Un détail important: les auteurs contrastent séparément leur méthode avec le conseil familier "mettez la température à zéro." Selon eux, cela ne résout pas le problème fondamental car le modèle continue à générer de toute façon. Dans leur version, ce qui change n'est pas seulement le degré d'aléa, mais la logique même d'utilisation du modèle: la compréhension probabiliste est préservée à l'entrée, tandis qu'à la sortie le système aspire à un mode binaire—répondre seulement avec ce qui est confirmé par le texte, ou honnêtement dire qu'il n'y a pas de réponse.

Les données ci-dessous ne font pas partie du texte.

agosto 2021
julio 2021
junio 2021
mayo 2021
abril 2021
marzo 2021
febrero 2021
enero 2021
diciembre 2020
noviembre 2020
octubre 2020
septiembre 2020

Ce Que les Tests Ont Montré
Techniquement, le schéma semble plutôt pragmatique et donc intéressant. Les données d'entraînement sont stockées dans Amazon S3, le fine-tuning du modèle Nova de base est effectué dans SageMaker Training Jobs, puis la version personnalisée est importée dans Amazon Bedrock et livrée à l'application via un pipeline d'inférence standard. Pour les équipes d'entreprise, ceci est important non seulement pour la commodité, mais aussi pour la transparence de la lignée des données: il est plus facile de comprendre sur quelles données le modèle a été entraîné, où il a été modifié et comment il a été déployé en production.
L'équipe a également révélé plusieurs conclusions d'ingénierie. Pour le fine-tuning, ils ont utilisé LoRA pour ne pas casser la compréhension du langage de base du modèle. Lors d'expériences précédentes sur un autre modèle, ils ont même dû supprimer de force chain-of-thought via un token de service `</think>`, car le raisonnement détaillé gênait les réponses déterministes concises. Pour la version Nova Lite, les auteurs ont combiné LoRA dropout à un niveau de 50%, early stopping manuel et expansion de l'ensemble de données synthétique à 30 mille exemples. Selon leurs données, cela a réduit la fréquence des hallucinations de fractions de pourcentage dans les configurations initiales à 0,03% dans la meilleure variante.
Ce Que Cela Signifie
L'histoire n'importe pas seulement aux utilisateurs d'AWS. Elle montre un changement plus large: le marché commence à chercher non pas seulement les LLM "les plus intelligents", mais les modèles avec des limites de comportement définies par l'ingénierie. Pour les banques, les assureurs, les cliniques et la legal-tech, c'est un signal que la mise en œuvre de l'IA sera de plus en plus construite autour de la vérifiabilité, du refus de réponse et des flux de travail contrôlés, plutôt qu'autour de la belle génération à tout prix.